#### [CONSIGNES]
[1] D'après le journal de bord d'Il Mostro, quel poids de sacs faut-il déplacer à l'intérieur du bateau à chaque changement de bord ?
[2] Recopiez le journal de bord d'Il Mostro depuis « Le réveil est » jusqu'à « de la flotte. » inclus.
[3] Rédigez la suite du journal de bord d'Il Mostro, en reprenant après sa dernière phrase.

#### [TEXTE FOURNI]
13h21 – Cinquième nuit en cette première étape, le jour se lève… La cadence est intense, autour des 20 nœuds constants, quelques enfournements, mais Il Mostro est sain. Pourtant, les efforts sont impressionnants et le matériel est mis à rude épreuve. Sur le pont, on n’est jamais totalement serein, on pense en permanence à ce qui pourrait casser… Pour nous aussi, cette cadence commence à peser. Salty et moi partageons le quart ; depuis trois jours, nous changeons de bord environ toutes les six heures, soit précisément durant notre quart de repos. Changer de bord implique de déplacer une tonne et demie de voiles sur le pont et une autre tonne et demie de sacs à l’intérieur du bateau. Le quart sur le pont s’occupe des voiles, tandis que nous devons nous extraire des bannettes et nous attaquer à la rude tache du transbordement des sacs. Evidemment, tout cela se fait dans un espace restreint (à quatre pattes), par sac de 30 à 50 kilos et en un temps record puisque nous sommes ensuite attendus sur le pont pour tourner les manivelles !


Mousse glacée, embruns blancs, torrent neigeux… L’eau s’invite souvent à bord d’un VO 70 !
© Rick Deppe / Puma / VOR.

Le réveil est donc brutal et douloureux et le sauna garanti. Nous ne sommes donc pas très frais, mais heureux de mener Il Mostro en tête de la flotte.

#### [DONNÉES SOURCES]
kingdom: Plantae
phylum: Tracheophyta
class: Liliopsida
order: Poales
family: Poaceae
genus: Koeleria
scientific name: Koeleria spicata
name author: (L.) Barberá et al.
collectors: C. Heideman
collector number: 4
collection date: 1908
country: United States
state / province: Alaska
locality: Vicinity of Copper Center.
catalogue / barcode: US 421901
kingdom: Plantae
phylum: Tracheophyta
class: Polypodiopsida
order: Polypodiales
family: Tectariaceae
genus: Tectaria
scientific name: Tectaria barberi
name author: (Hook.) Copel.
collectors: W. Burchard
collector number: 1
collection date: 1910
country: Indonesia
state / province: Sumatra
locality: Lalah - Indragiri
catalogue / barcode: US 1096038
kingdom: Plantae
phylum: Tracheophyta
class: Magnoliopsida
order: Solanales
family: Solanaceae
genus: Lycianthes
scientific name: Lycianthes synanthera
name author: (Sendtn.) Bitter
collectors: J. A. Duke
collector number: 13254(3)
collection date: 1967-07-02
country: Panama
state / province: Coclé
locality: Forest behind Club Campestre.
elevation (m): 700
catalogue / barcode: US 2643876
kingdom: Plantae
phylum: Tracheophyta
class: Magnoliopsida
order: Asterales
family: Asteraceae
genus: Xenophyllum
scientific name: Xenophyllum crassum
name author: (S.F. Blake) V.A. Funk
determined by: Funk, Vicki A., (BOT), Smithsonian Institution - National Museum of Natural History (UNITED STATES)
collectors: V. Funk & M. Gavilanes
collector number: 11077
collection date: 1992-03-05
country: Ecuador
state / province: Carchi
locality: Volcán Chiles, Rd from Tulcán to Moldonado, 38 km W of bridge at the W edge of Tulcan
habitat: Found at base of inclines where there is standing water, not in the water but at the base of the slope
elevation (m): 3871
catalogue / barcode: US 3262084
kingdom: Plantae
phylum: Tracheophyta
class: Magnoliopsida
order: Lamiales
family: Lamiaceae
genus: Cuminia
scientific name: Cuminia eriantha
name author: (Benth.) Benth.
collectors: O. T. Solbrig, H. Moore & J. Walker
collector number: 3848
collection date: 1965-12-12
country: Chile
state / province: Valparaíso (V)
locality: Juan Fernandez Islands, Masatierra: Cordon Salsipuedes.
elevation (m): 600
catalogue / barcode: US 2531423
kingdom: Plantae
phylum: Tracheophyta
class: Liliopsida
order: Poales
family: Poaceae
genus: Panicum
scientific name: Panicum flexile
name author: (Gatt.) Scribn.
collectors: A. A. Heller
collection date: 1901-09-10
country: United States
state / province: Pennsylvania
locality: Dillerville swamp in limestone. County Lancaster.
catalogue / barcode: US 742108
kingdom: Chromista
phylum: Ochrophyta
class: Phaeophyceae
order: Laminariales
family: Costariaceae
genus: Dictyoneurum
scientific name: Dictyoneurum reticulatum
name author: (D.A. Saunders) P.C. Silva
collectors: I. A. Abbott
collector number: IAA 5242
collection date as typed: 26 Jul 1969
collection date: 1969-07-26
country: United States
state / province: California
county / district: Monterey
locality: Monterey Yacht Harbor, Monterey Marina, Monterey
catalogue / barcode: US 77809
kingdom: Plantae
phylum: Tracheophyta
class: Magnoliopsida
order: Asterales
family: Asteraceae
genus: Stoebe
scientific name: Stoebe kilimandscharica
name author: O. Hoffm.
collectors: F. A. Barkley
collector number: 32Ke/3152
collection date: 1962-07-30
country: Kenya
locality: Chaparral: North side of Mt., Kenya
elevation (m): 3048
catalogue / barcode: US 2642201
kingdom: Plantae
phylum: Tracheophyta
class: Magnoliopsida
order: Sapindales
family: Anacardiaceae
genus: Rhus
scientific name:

#### [CORRIGÉ]
[1] Une tonne et demie.

[2]
Le réveil est donc brutal et douloureux et le sauna garanti. Nous ne sommes donc pas très frais, mais heureux de mener Il Mostro en tête de la flotte.

[3]
Pendant cette phase de transbordement, notre ami Ricky Deppe, le «media man», nous regarde après avoir déplacé les quelques gobelets et autres cuillères de la cuisine. Il n’y est pour rien, mais la situation est tout de même un peu grotesque. Selon le règlement de la course, il n’est là que pour la communication – photos, vidéos – et quelques analyses de l’eau pour un programme scientifique. Il n’a pas le droit de nous aider, tandis que nous suons et nous échinons avec nos sacs. Même en le sachant, je ne cache pas que j’ai pourtant parfois envie de lui voler dans les plumes pour qu’il décroise ses bras et participe à notre peine ! Mais c’est le règlement…

Voilà, m’sieurs-dames, ce n’est pas toujours la fête, ici, mais ça ne nous empêche pas d’apprécier ces nuits limpides, sans un nuage, irradiées par une pleine lune souriante.